The “arbitration revolution” has diminished access to justice for
millions of people, allowing American corporations to secure significant
insulation from collective challenges in both judicial and arbitral forums.
Although currently identified damages are immense, some scholars have
recently described proposals to undo the revolution as wishful thinking
in the current political climate. This Article acknowledges the political
difficulty but seeks to uncover the roots of the problem to re-open a path
for a change.
Offering an analysis of the 2019 United States Supreme Court
decision in Lamps Plus, Inc. v. Varela, this Article demonstrates that the
“revolution” has been driven not by the oft-declared policy of “favoring
arbitration,” but by a premeditated effort to undermine collectivity. This
legal hostility towards collective actions, this Article shows, has been
part of a broader transformation: the rise to dominance of neoliberalism
and the resulting creation of a corporatized political economy. It thus
reconceptualizes the arbitration revolution as a process of separating
collective actors, one that has been inspired by neoliberal theorists,
executed and funded by organized corporate interests, and embraced by
the Supreme Court.
This new framing highlights previously unrecognized harm of the
arbitration revolution: it leaves prospective claimants feeling isolated
from their peers and abandoned by their state, inducing pervasive
feelings of powerlessness. Having identified this affective outcome, this
Article shows how the emotional consequences of the revolution further
operate to suppress resistance and invoke resignation. These behavioral
tendencies are not unintended consequences; instead, they are produced
by a calculated effort to foster neoliberal hegemony and corporate control
by cultivating the passivity of ordinary citizens.

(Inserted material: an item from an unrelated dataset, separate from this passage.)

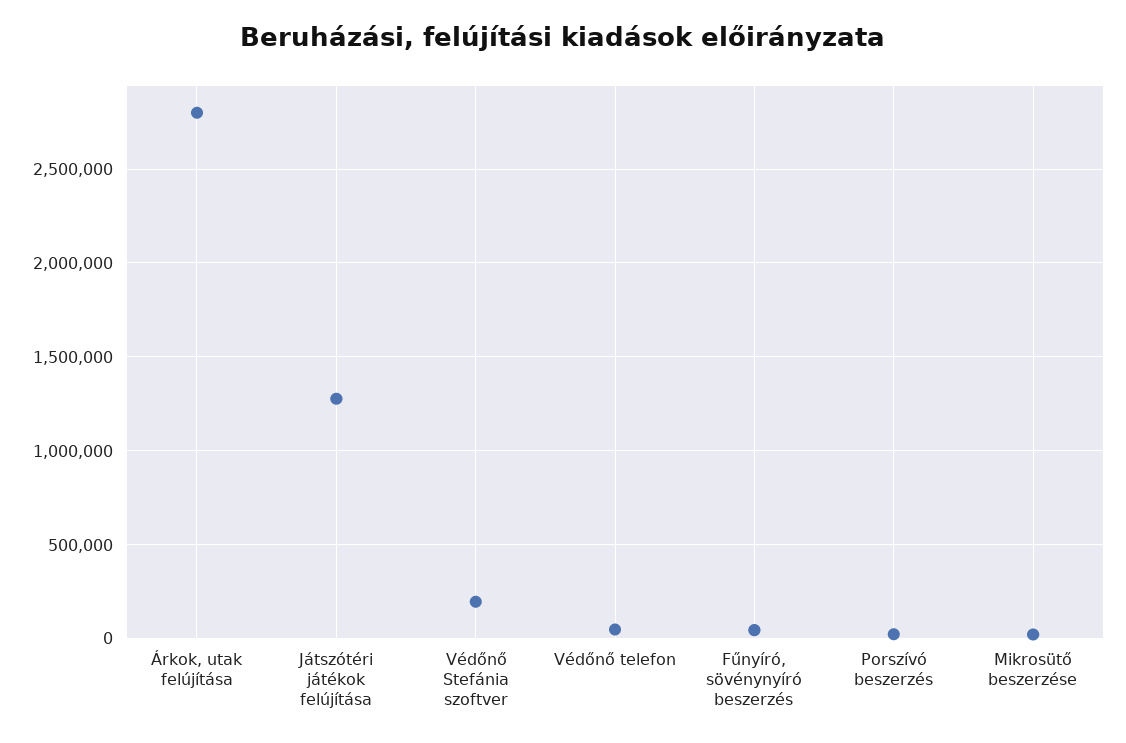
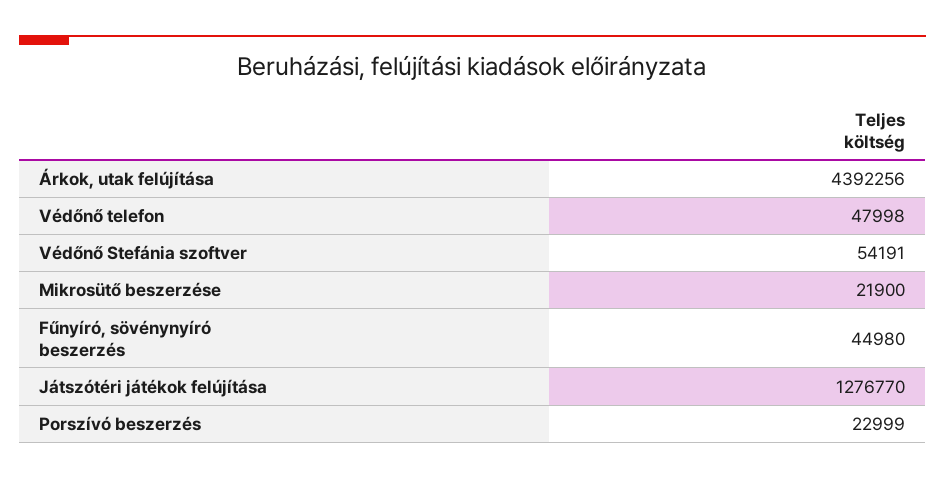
Árkok, utak felújítása: 2800000 -> 4392256
Védőnő Stefánia szoftver: 200000 -> 54191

This Article ends with a warning that those who feel powerless and
resigned about the protection of their legal rights may feel similarly
indisposed to engage in other forms of democratic citizenship. By
offering a novel understanding of how the arbitration revolution vitiates collectivity and threatens democracy, this Article aims to reignite efforts
to undo the revolution and reauthorize citizens to act collectively.